# Mass Dubia Escape!



## Smigsy (Jul 30, 2009)

When a cockroach as I'll equipped for escape as a dubia roach is it takes something special for them to get out. 

So it's 2am and I was woken by a disgruntled (but very understanding and lovely) OH she had stood on a 'spider' when she went to get a drink, turned the light on and roaches were everywhere kitchen, hallway, bathroom at least 50 of them

something, I'm not sure what fell over in the cupboard where I keep my colony it broke the lid of the tub AND knocked a jacket sleeve into the tub que the great escape I grabbed all I could see and out them back in the tub. 
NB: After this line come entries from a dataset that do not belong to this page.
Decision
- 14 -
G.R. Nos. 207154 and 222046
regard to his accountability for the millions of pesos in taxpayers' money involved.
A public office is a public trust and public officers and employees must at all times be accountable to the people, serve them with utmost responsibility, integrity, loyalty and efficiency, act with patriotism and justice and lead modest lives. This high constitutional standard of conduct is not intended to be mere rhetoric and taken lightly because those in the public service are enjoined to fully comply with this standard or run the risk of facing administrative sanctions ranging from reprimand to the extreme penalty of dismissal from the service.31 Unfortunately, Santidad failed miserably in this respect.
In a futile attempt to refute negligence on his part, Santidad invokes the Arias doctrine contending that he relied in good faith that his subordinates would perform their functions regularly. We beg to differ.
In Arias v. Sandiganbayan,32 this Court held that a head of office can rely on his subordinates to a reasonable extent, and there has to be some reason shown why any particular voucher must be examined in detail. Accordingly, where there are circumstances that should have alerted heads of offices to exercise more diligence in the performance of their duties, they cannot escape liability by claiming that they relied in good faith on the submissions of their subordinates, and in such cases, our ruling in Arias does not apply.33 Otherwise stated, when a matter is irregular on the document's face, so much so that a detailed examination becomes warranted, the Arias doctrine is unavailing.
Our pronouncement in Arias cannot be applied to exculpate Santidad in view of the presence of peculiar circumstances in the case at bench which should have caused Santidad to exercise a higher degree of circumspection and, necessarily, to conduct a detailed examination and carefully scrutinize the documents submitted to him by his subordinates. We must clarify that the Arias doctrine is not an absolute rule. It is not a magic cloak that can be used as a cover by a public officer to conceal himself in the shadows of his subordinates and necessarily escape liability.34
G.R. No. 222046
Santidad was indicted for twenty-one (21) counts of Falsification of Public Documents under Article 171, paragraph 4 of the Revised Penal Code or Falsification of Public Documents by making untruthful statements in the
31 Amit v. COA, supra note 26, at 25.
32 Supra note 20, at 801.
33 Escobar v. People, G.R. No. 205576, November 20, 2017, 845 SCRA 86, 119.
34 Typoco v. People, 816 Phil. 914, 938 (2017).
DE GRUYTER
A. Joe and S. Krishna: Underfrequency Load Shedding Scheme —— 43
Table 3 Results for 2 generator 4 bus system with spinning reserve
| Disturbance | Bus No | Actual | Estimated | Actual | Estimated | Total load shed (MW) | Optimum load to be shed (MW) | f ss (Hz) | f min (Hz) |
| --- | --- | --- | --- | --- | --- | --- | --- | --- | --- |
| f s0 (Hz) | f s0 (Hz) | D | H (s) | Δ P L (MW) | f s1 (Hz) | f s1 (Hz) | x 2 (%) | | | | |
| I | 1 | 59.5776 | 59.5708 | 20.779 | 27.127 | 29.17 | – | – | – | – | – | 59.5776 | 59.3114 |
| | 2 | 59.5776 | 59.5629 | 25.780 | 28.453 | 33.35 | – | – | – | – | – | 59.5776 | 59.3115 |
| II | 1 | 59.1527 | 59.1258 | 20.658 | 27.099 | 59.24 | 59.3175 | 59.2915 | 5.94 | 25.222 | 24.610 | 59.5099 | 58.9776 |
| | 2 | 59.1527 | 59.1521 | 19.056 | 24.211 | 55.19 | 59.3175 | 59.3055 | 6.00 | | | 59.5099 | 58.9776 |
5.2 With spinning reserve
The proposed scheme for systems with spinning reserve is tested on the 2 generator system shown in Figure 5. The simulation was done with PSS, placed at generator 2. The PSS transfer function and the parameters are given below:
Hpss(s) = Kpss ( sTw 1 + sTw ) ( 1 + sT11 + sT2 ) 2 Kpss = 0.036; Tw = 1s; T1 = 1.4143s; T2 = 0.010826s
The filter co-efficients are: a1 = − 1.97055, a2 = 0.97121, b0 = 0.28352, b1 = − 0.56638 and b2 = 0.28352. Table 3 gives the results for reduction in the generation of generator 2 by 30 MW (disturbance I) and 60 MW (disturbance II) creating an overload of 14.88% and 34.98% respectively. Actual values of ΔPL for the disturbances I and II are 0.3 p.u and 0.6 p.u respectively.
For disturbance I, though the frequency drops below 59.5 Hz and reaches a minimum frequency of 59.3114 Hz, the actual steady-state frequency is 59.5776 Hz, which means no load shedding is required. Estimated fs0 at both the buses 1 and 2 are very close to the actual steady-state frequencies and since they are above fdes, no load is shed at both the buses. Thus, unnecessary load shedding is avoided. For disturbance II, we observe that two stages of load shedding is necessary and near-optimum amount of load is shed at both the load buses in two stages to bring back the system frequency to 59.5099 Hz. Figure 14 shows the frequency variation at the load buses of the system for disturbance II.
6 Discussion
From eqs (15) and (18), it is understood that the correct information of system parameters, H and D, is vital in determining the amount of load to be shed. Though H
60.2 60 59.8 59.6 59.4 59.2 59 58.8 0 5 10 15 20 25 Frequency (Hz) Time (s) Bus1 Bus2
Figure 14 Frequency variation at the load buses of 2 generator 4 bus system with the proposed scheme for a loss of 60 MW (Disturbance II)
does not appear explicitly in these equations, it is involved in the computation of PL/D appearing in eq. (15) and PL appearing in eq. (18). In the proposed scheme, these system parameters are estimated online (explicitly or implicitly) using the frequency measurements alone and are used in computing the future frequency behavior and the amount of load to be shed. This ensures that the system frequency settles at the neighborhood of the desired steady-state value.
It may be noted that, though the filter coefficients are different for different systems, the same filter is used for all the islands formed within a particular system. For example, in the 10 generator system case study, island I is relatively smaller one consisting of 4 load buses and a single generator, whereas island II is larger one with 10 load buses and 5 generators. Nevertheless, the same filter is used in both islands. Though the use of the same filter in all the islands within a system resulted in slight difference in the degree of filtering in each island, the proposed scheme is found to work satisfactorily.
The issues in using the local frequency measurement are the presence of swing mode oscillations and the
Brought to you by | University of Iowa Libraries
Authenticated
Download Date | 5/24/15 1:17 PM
So have just spent the last 2 hours emptying the cupboard grabbing bugs from everything and putting stuff back :devil:

while I was doing this I had help from lottie and a few native arachnids who were loving it









This is the only one who had a roach in his web the rest had them in their mouths and were legging it to get away from me


















This one looked as though he pulled it from his web and started running :2thumb:










They must have thought Christmas came early! and of course no spiders were harmed they are more than welcome to stay and catch any strays.


----------



## pied007 (Nov 6, 2011)

we had a few escape a couple of months ago. We only found out when my 3 year old son went to put his wellies on with no socks and found a huge ( £2 coin size if not bigger) roach in one of them! 
when we bought them they were only diddy.
we were all terrified lol! i managed to pluck up the courage to put a glass over the roach and ring my husband to come home from work to remove it!! lol! im a huge wus i no! ha ha! 
Think i would have to move if that many invaded the house!!!
very brave indeed!!
Hollie
x


----------